Work instructions
- A) Answer these questions using the text on the social sciences, one answer per line, marked the same way:
(i) Which discipline studies material goods?
(ii) When did sociology start?
(iii) What term does the text give for violating official rules?
- B) Copy everything in the text on the social sciences from "Interaction and transaction" down to "structure of organizations).".

Text segment

· · · ·

Interaction and transaction are the basic data on which to build analyses. The social sciences describe and explain how interactions occur and what their products are. These interactions can develop in different directions depending on what cluster of interactions is being studied. For example:

?study of material goods = economics

?study of actions that flow from and aggregate to the State = political science

?all that is left over = anthropology/sociology

Anthropology/sociology study the common processes that cut across different institutions, how we build norms and how those norms become stable patterns, and how action under rules looks like (e.g. bureaucracy, structure of organizations).

*Social organization is a set of rules of behavior.

Where are the spaces outside of the rules? deviance

And if someone violates official rules? crime

*Normativity vs. violation – an aspect in social interaction involving power

history of anthropology and sociology:

?sociology started in the mid 19th century, coming out of philosophy as society became more complex – a focus on urban life (cities, industrial production) took into account the historical change in the organization of daily life (from living in a community of familiars to living among strangers)

?anthropology arose at the end of the 19th century to study the non-industrial world, the exotic and unknown

?the two disciplines have often merged, with large overlaps and variations within (e.g.

cultural anthropology's reliance on observation and ethnographic accounts has parallels in sociology; physical and linguistic anthropology is not found in sociology, but elaborate quantitative modeling of social action is not generally found in anthropology. The settings studied (e.g. modern industrial or industrializing societies are studied by both, as are smaller scale social groups).

All social scientists have ambitions to be scientists, such that it means that they are engaged in a publicly accessible and cognitively collaborative forms of sense-making, involving observation. interpretation, and sometimes explanation of social action. Anthropological/sociological interpretation can be critical, in the sense of describing how a social situation came to be, what functions and interests it serves, and what alternatives are not pursued.

· · · ·

Exercise data
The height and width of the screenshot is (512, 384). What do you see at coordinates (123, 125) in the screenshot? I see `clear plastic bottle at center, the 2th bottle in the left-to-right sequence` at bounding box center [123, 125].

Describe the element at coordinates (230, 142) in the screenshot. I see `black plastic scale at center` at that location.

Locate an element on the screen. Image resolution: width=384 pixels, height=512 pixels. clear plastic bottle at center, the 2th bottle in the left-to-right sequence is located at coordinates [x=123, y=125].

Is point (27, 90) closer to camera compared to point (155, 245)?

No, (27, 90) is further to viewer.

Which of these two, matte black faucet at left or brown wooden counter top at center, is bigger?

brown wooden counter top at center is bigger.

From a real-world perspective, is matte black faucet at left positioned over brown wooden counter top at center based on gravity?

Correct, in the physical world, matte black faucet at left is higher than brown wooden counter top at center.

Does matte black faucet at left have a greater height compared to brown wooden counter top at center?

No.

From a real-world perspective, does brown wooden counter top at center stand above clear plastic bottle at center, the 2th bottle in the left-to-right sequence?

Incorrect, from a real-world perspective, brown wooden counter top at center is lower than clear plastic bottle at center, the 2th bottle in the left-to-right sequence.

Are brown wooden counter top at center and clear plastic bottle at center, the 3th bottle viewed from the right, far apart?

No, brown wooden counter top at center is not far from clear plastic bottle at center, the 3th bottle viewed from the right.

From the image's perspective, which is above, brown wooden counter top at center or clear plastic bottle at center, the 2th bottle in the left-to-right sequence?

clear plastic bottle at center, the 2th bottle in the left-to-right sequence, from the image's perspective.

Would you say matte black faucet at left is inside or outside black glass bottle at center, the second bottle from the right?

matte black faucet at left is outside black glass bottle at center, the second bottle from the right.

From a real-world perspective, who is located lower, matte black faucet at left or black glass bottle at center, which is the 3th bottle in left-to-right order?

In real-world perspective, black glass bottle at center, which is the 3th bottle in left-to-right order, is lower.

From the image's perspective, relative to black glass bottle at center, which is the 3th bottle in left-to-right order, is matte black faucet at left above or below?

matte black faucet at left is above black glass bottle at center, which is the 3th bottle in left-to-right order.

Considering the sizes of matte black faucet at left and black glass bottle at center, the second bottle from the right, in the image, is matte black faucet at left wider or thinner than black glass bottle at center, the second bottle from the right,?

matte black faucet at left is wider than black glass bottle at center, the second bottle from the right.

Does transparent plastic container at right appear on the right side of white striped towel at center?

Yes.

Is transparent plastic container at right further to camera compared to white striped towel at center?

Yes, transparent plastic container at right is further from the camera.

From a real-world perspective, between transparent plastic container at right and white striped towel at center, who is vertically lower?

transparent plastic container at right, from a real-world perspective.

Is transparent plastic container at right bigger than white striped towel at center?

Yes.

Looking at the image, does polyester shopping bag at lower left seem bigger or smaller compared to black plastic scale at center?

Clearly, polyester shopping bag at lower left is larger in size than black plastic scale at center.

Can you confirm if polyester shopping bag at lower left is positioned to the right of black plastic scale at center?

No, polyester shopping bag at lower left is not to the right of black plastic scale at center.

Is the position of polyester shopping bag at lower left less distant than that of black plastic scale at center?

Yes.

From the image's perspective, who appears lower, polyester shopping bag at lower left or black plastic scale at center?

· · · ·

Solutions in order
- A)
(i) Economics
(ii) In the mid 19th century
(iii) Crime

- B)
Interaction and transaction are the basic data on which to build analyses. The social sciences describe and explain how interactions occur and what their products are. These interactions can develop in different directions depending on what cluster of interactions is being studied. For example:

?study of material goods = economics

?study of actions that flow from and aggregate to the State = political science

?all that is left over = anthropology/sociology

Anthropology/sociology study the common processes that cut across different institutions, how we build norms and how those norms become stable patterns, and how action under rules looks like (e.g. bureaucracy, structure of organizations).